• _What to do_
Restate word for word the entries below, starting with the line with "cx_px: 2397" and continuing through the line with "f_number: 1.78". Include both of those lines and no others.
**** Excerpted records
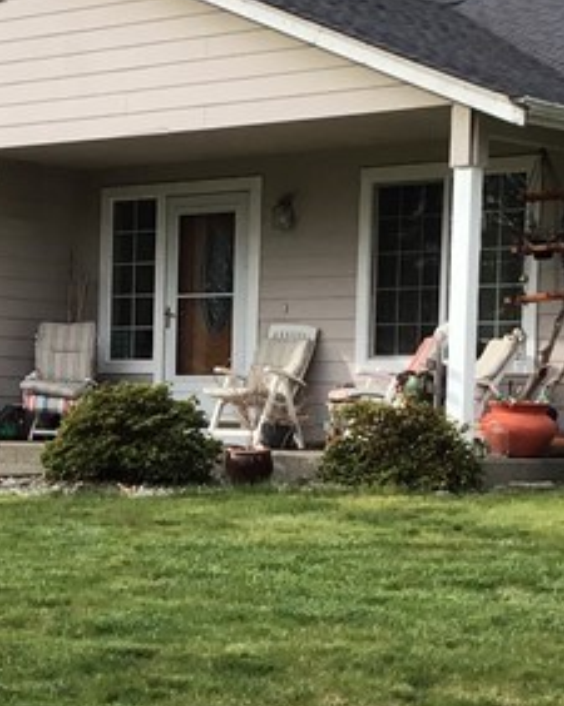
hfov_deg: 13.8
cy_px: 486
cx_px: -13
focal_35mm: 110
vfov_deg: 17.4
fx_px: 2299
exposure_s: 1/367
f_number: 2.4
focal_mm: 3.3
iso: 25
********
**** Excerpted records
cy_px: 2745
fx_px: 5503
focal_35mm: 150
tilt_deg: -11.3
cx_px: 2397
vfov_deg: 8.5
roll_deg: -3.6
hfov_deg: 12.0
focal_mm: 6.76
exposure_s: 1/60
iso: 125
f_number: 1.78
********
• _Response_
cx_px: 2397
vfov_deg: 8.5
roll_deg: -3.6
hfov_deg: 12.0
focal_mm: 6.76
exposure_s: 1/60
iso: 125
f_number: 1.78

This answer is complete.